:: INPUT FOR THIS TASK ::

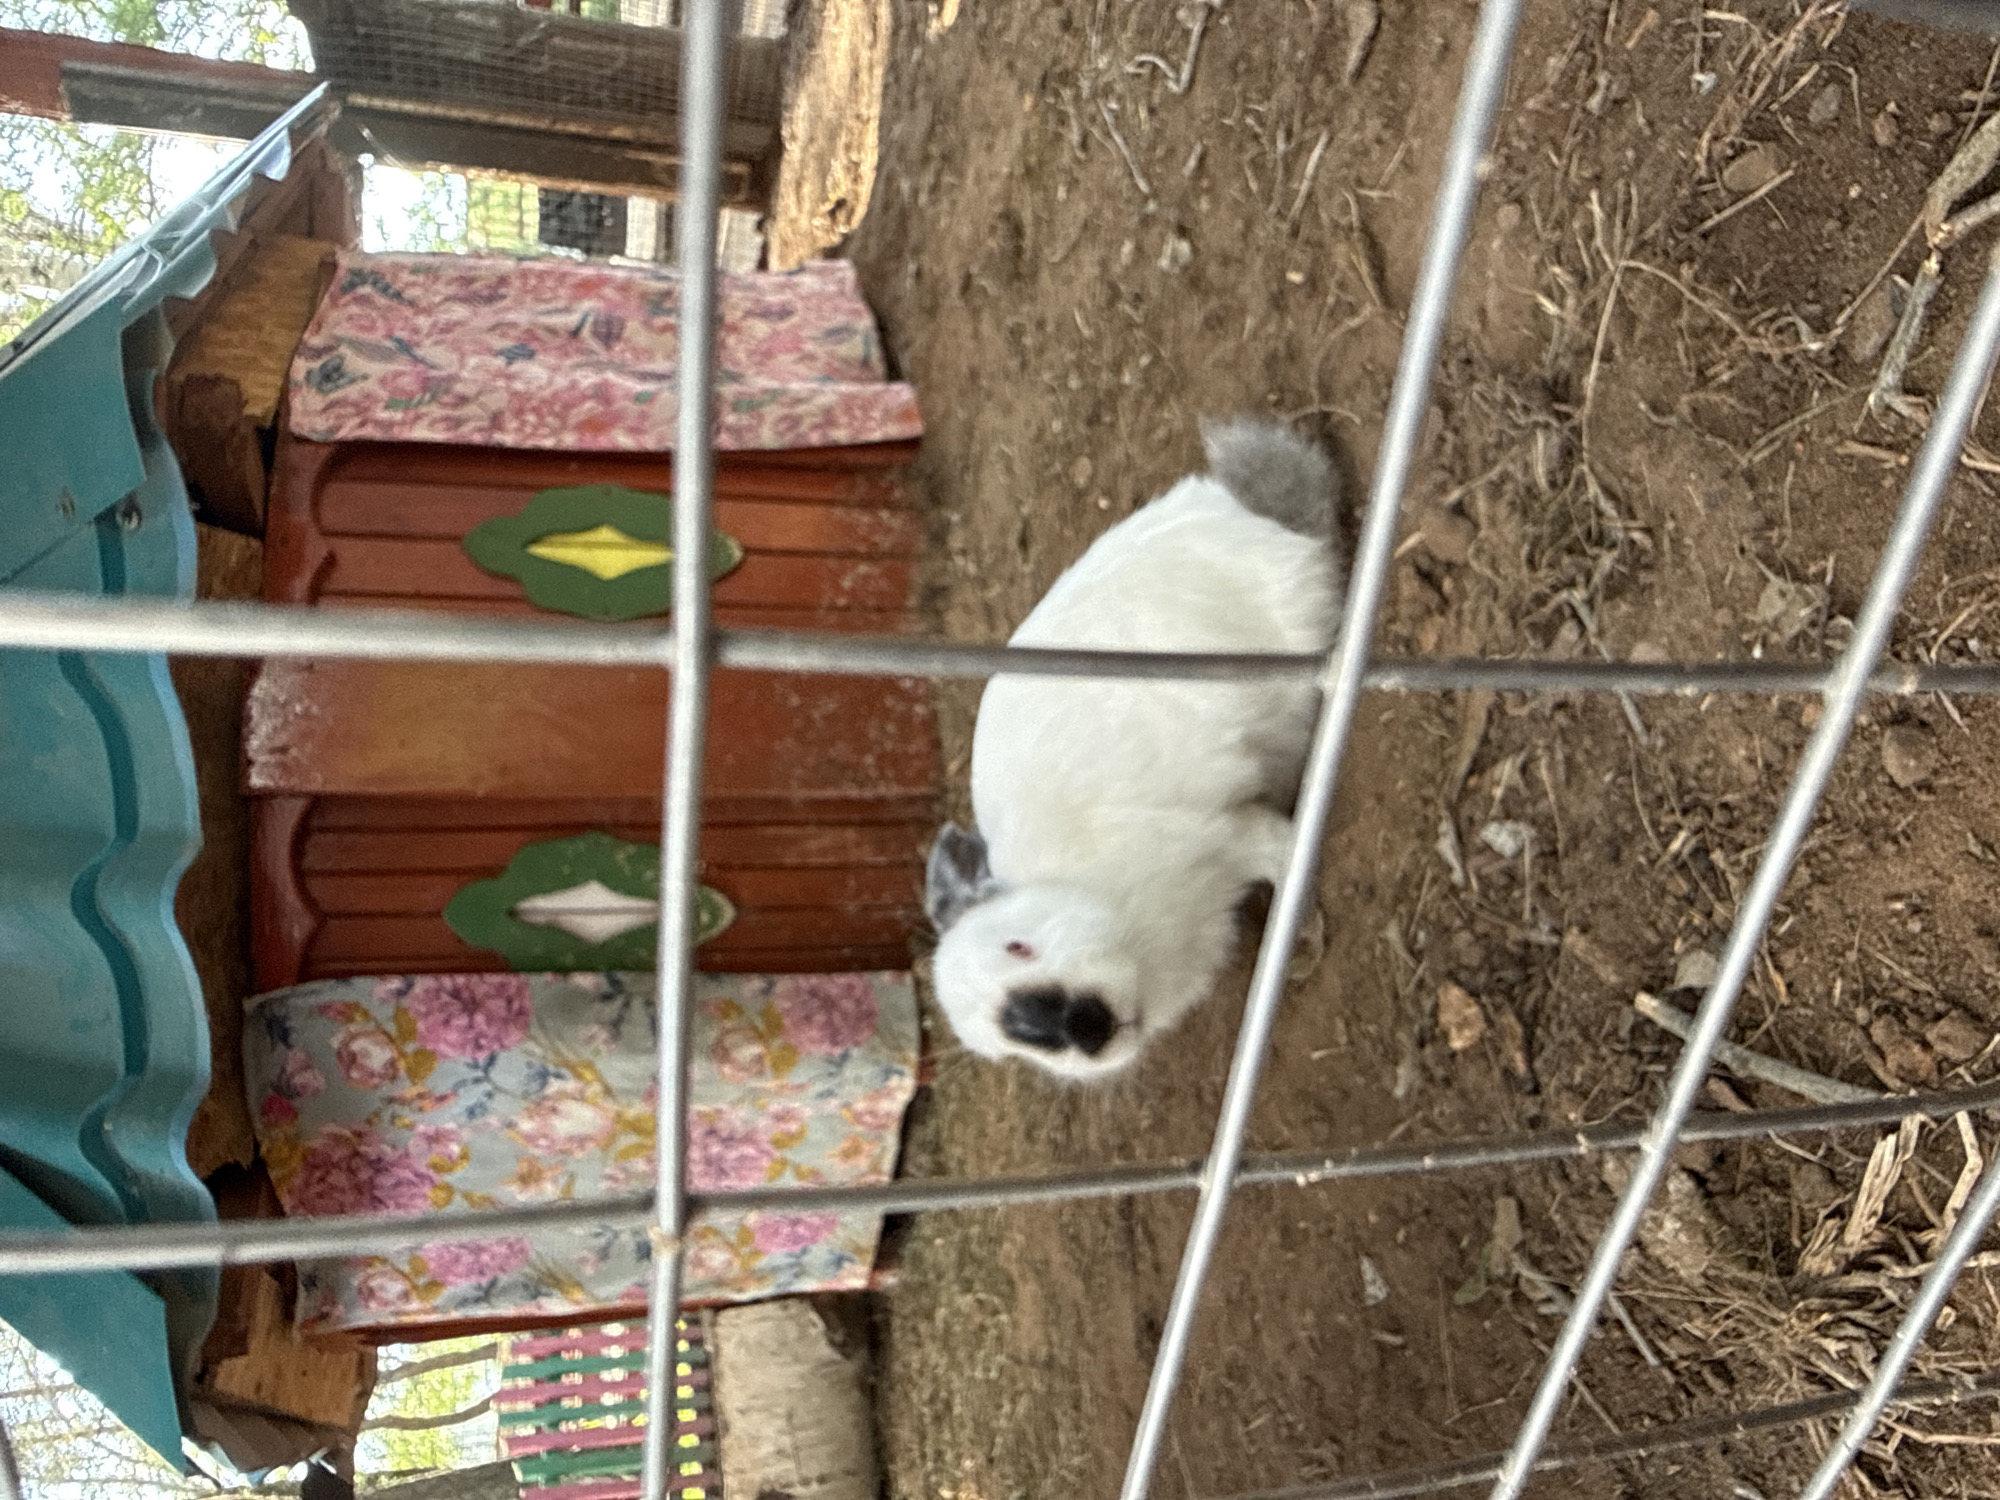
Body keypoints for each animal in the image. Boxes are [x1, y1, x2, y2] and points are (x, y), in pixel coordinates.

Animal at [924, 417, 1345, 1081]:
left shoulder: (1229, 832)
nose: (1082, 1027)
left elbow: (1284, 853)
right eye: (1009, 1046)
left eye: (1018, 946)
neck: (1103, 901)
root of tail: (1235, 509)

:::

EXERCISE GOAL
Would you write out the data exactly, with no pictures in the copy?

REPLY
Body keypoints for each animal in the image. Boxes are [x1, y1, x2, y2] and points are (x, y), in pixel coordinates.

Animal at [924, 417, 1345, 1081]:
left shoulder: (1229, 832)
nose: (1082, 1027)
left elbow: (1284, 853)
right eye: (1009, 1046)
left eye: (1018, 946)
neck: (1103, 901)
root of tail: (1235, 509)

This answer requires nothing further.